Anchored covers life just before Scarlette was born, all the way through after coming home from the hospital, with various other memoir type life events and memories thrown in throughout. It was comforting to see someone else that had been through the therapists and doctors after coming home, and questioning whether we might be pushing too much, too soon, but also noticing the lack of milestones.
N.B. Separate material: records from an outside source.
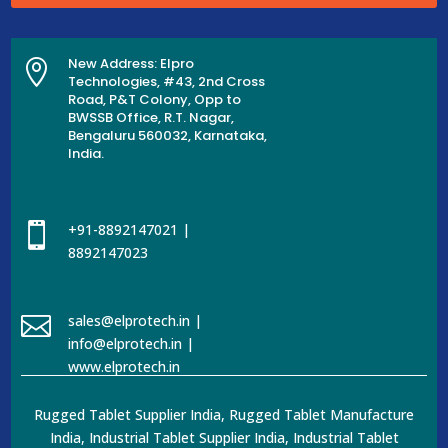
New Address: Elpro

Technologies, #43, 2nd Cross
Road, P&T Colony, Opp to
BWSSB Office, R.T. Nagar,
Bengaluru 560032, Karnataka,
India.

+91-8892147021 |
8892147023

sales@elprotech.in |
info@elprotech.in |
www.elprotech.in
Rugged Tablet Supplier India, Rugged Tablet Manufacture
India, Industrial Tablet Supplier India, Industrial Tablet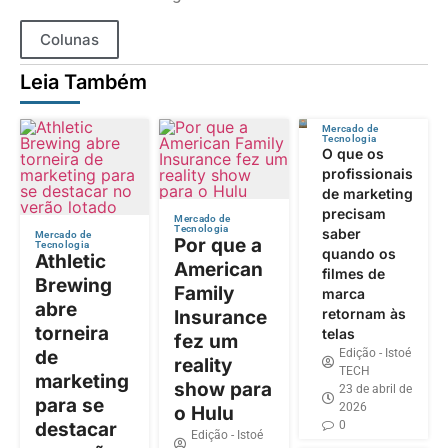
Colunas
Leia Também
Mercado de
Tecnologia
O que os
profissionais
de marketing
precisam
Mercado de
Tecnologia
saber
Mercado de
Por que a
Tecnologia
quando os
Athletic
American
filmes de
Brewing
Family
marca
abre
retornam às
Insurance
torneira
telas
fez um
de
Edição - Istoé
reality
TECH
marketing
show para
23 de abril de
para se
2026
o Hulu
destacar
0
Edição - Istoé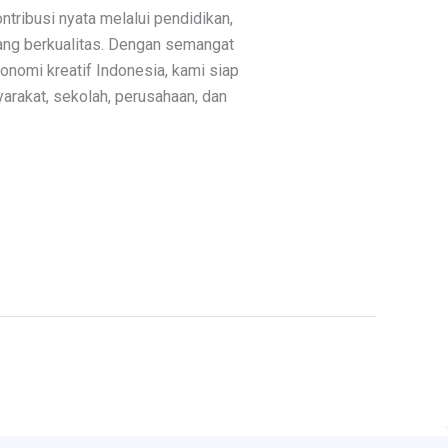
ribusi nyata melalui pendidikan,
yang berkualitas. Dengan semangat
omi kreatif Indonesia, kami siap
yarakat, sekolah, perusahaan, dan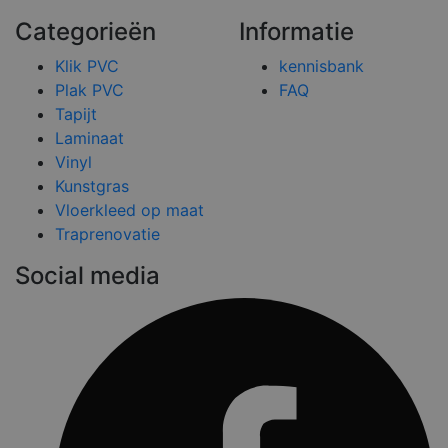
Categorieën
Informatie
Klik PVC
kennisbank
Plak PVC
FAQ
Tapijt
Laminaat
Vinyl
Kunstgras
Vloerkleed op maat
Traprenovatie
Social media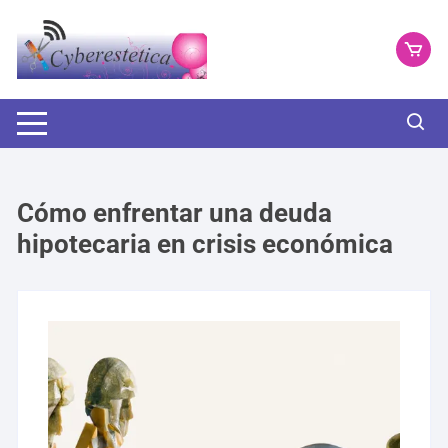
Saltar
al
contenido
Cómo enfrentar una deuda
hipotecaria en crisis económica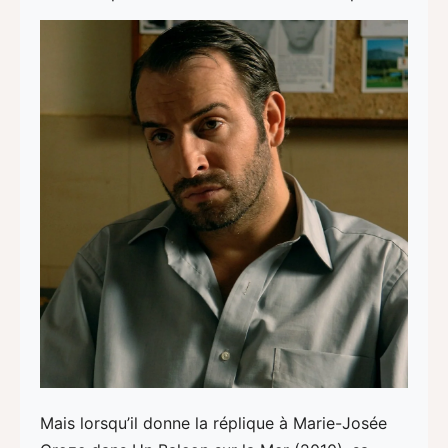
Mais lorsqu’il donne la réplique à Marie-Josée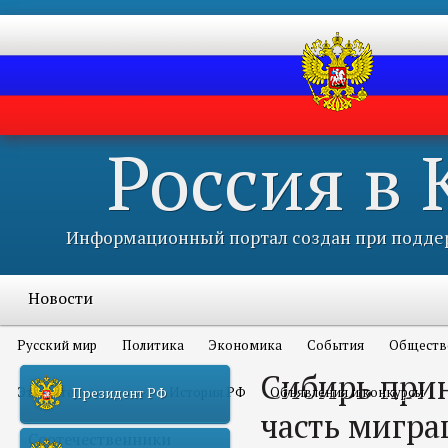
Россия в
Информационный портал создан при поддер
Новости
Русский мир
Политика
Экономика
События
Обществ
Сибирь при
Это интересно всем
История РФ
Объявления и конкурсы
Президент РФ
часть мигра
Соотечественники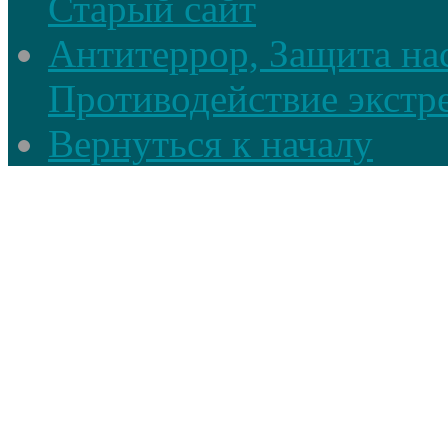
Старый сайт
Антитеррор, Защита на
Противодействие экстр
Вернуться к началу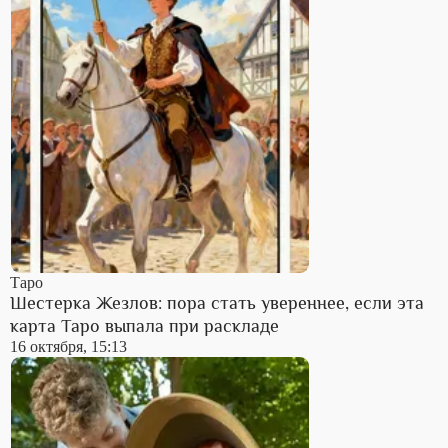
Таро
Шестерка Жезлов: пора стать увереннее, если эта
карта Таро выпала при раскладе
16 октября, 15:13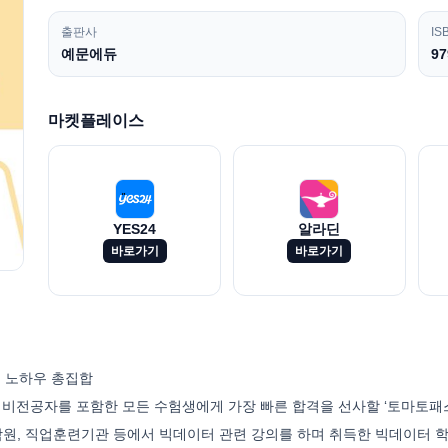
출판사
IS
예문에듀
97
마켓플레이스
YES24
알라딘
바로가기
바로가기
 노하우 총집합
비전공자를 포함한 모든 수험생에게 가장 빠른 합격을 선사할 ‘토마토패
 학원, 직업훈련기관 등에서 빅데이터 관련 강의를 하며 취득한 빅데이터 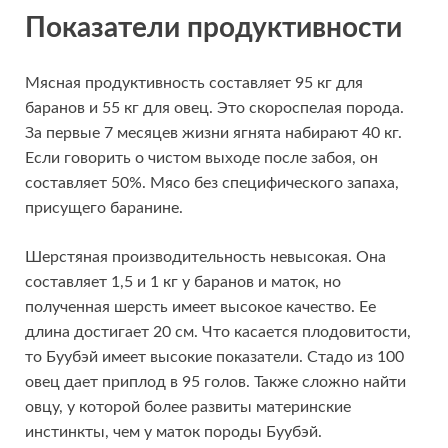
Показатели продуктивности
Мясная продуктивность составляет 95 кг для
баранов и 55 кг для овец. Это скороспелая порода.
За первые 7 месяцев жизни ягнята набирают 40 кг.
Если говорить о чистом выходе после забоя, он
составляет 50%. Мясо без специфического запаха,
присущего баранине.
Шерстяная производительность невысокая. Она
составляет 1,5 и 1 кг у баранов и маток, но
полученная шерсть имеет высокое качество. Ее
длина достигает 20 см. Что касается плодовитости,
то Буубэй имеет высокие показатели. Стадо из 100
овец дает приплод в 95 голов. Также сложно найти
овцу, у которой более развиты материнские
инстинкты, чем у маток породы Буубэй.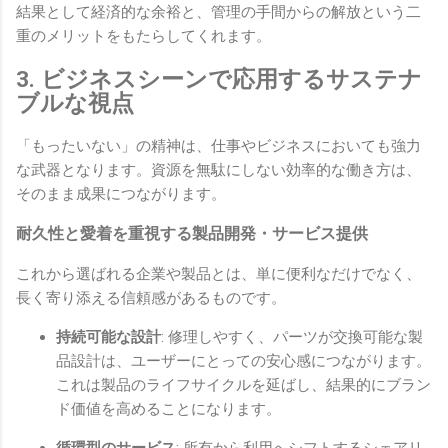
結果として経済的な余裕と、管理の手間からの解放という二
重のメリットをもたらしてくれます。
3. ビジネスシーンで応用するサステナ
ブルな視点
「もったいない」の精神は、仕事やビジネスにおいても強力
な武器となります。資源を無駄にしない効率的な働き方は、
そのまま成果につながります。
耐久性と愛着を重視する製品開発・サービス提供
これから選ばれる企業や製品とは、単に便利なだけでなく、
長く寄り添える信頼感があるものです。
持続可能な設計
: 修理しやすく、パーツが交換可能な製
品設計は、ユーザーにとっての安心感につながります。
これは製品のライフサイクルを延ばし、結果的にブラン
ド価値を高めることになります。
循環型のサービス
: 所有から利用へシフトするシェアリ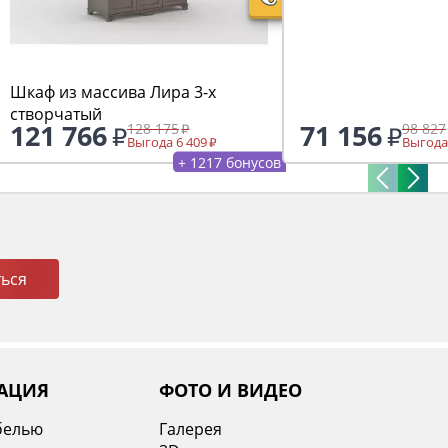
Шкаф из массива Лира 3-х
створчатый
121 766
71 156
128 175
98 827
Выгода 6 409
Выгода
+ 1217 бонусов
ься
АЦИЯ
ФОТО И ВИДЕО
белью
Галерея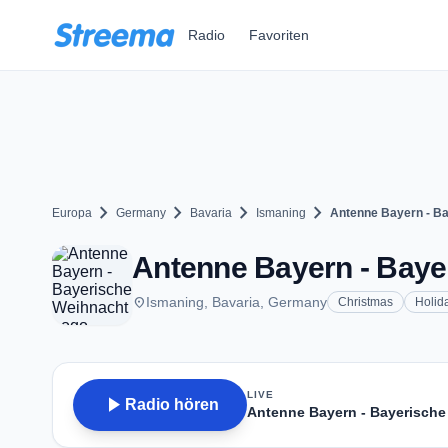
Zum Hauptinhalt springen
Radio
Favoriten
chevron_right
chevron_right
chevron_right
chevron_right
Europa
Germany
Bavaria
Ismaning
Antenne Bayern - B
Antenne Bayern - Baye
place
Ismaning, Bavaria, Germany
Christmas
Holid
LIVE
play_arrow
Radio hören
Antenne Bayern - Bayerisch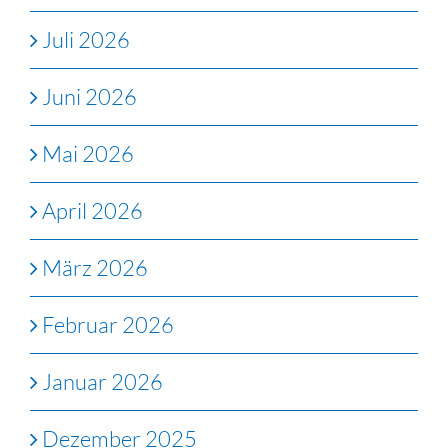
Juli 2026
Juni 2026
Mai 2026
April 2026
März 2026
Februar 2026
Januar 2026
Dezember 2025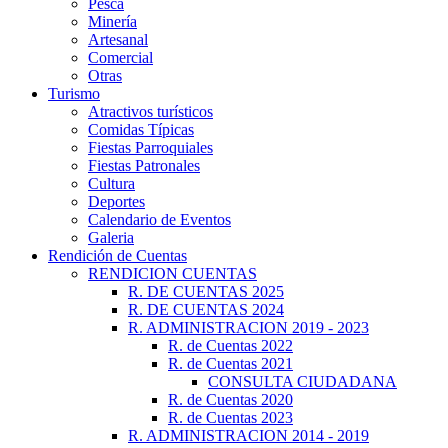
Pesca
Minería
Artesanal
Comercial
Otras
Turismo
Atractivos turísticos
Comidas Típicas
Fiestas Parroquiales
Fiestas Patronales
Cultura
Deportes
Calendario de Eventos
Galeria
Rendición de Cuentas
RENDICION CUENTAS
R. DE CUENTAS 2025
R. DE CUENTAS 2024
R. ADMINISTRACION 2019 - 2023
R. de Cuentas 2022
R. de Cuentas 2021
CONSULTA CIUDADANA
R. de Cuentas 2020
R. de Cuentas 2023
R. ADMINISTRACION 2014 - 2019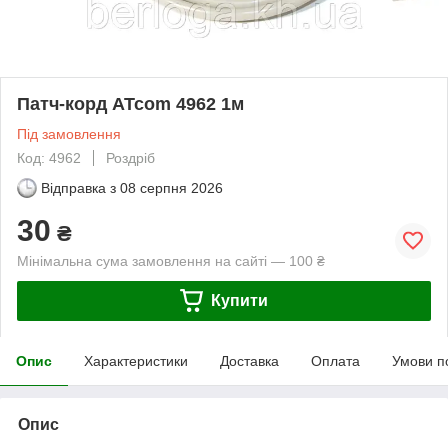
Патч-корд ATcom 4962 1м
Під замовлення
Код: 4962
Роздріб
Відправка з
08 серпня 2026
30
₴
Мінімальна сума замовлення на сайті — 100 ₴
Купити
Опис
Характеристики
Доставка
Оплата
Умови п
Опис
And, even knowing that severe anxiety is part of the package. My Grasshopper is still tiny for his age, but he's doing so good, and this book has helped remind me to be grateful for how far he's come.
If you've had a micro-preemie that pulled through the struggle, you'll probably connect with this book. If you've never had one, I still recommend it, just so you can understand, just a tiny bit, some of the hardships these mommies are facing.
*I was provided an ARC, in exchange for my honest opinion.
Anchored: Finding Hope in the Unexpected
Would you like to win a copy of this book?
Just leave me a comment, with a way to contact you if you win, and I'll put your name in the drawing.
I recently heard of a family grieving the loss of their own little micro-preemie. Even while in the NICU, I saw many of them come and go, and since leaving I've heard of many losses. My heart and my tears and my prayers are with each and every one of you!
I ordered this picture for a grieving family from ChristianFineArt a few years back. I chickened out of giving it to them, because I realized pictures like this offend some people. I would like it to go to someone that would love to have it, though, because I think it's beautiful. (I haven't posted a photo of the picture due to my fear of copyright issues, so click over to see it.)
Do you have a little one resting with Jesus? Or, do you know someone grieving not having their little one in their arms? If you'd like to enter for this picture, just leave me a comment with a way to contact you if you win.
Rules for both giveaways:
-Please let me know if you're entering for Giveaway #1 or #2 or BOTH.
-Must be 13 or older to enter.
-Winners will be chosen by random.org
-Ends June 30, 2015(Sorry the time frame for these are so short, but I'm taking July away from blogging, so I need to end it before then.)